<<<<
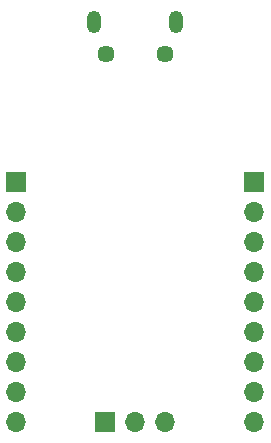
<source format=gbr>
G04 #@! TF.GenerationSoftware,KiCad,Pcbnew,(5.1.9)-1*
G04 #@! TF.CreationDate,2021-03-27T20:38:15-07:00*
G04 #@! TF.ProjectId,attiny_arduino_serial,61747469-6e79-45f6-9172-6475696e6f5f,rev?*
G04 #@! TF.SameCoordinates,Original*
G04 #@! TF.FileFunction,Soldermask,Bot*
G04 #@! TF.FilePolarity,Negative*
%FSLAX46Y46*%
G04 Gerber Fmt 4.6, Leading zero omitted, Abs format (unit mm)*
G04 Created by KiCad (PCBNEW (5.1.9)-1) date 2021-03-27 20:38:15*
%MOMM*%
%LPD*%
G01*
G04 APERTURE LIST*
%ADD10O,1.700000X1.700000*%
%ADD11R,1.700000X1.700000*%
%ADD12O,1.200000X1.900000*%
%ADD13C,1.450000*%
G04 APERTURE END LIST*
D10*
G04 #@! TO.C,J4*
X109220000Y-56817000D03*
X109220000Y-54277000D03*
X109220000Y-51737000D03*
X109220000Y-49197000D03*
X109220000Y-46657000D03*
X109220000Y-44117000D03*
X109220000Y-41577000D03*
X109220000Y-39037000D03*
D11*
X109220000Y-36497000D03*
G04 #@! TD*
D10*
G04 #@! TO.C,J3*
X89090000Y-56817000D03*
X89090000Y-54277000D03*
X89090000Y-51737000D03*
X89090000Y-49197000D03*
X89090000Y-46657000D03*
X89090000Y-44117000D03*
X89090000Y-41577000D03*
X89090000Y-39037000D03*
D11*
X89090000Y-36497000D03*
G04 #@! TD*
D10*
G04 #@! TO.C,J2*
X101685000Y-56797000D03*
X99145000Y-56797000D03*
D11*
X96605000Y-56797000D03*
G04 #@! TD*
D12*
G04 #@! TO.C,J1*
X95630000Y-22892500D03*
X102630000Y-22892500D03*
D13*
X96630000Y-25592500D03*
X101630000Y-25592500D03*
G04 #@! TD*
M02*

</source>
>>>>
Once the line with "X89090000Y-49197000D03*" has been found in the records above, retype it and every line after it exactly, and include nothing else.

Task result >>
X89090000Y-49197000D03*
X89090000Y-46657000D03*
X89090000Y-44117000D03*
X89090000Y-41577000D03*
X89090000Y-39037000D03*
D11*
X89090000Y-36497000D03*
G04 #@! TD*
D10*
G04 #@! TO.C,J2*
X101685000Y-56797000D03*
X99145000Y-56797000D03*
D11*
X96605000Y-56797000D03*
G04 #@! TD*
D12*
G04 #@! TO.C,J1*
X95630000Y-22892500D03*
X102630000Y-22892500D03*
D13*
X96630000Y-25592500D03*
X101630000Y-25592500D03*
G04 #@! TD*
M02*

</source>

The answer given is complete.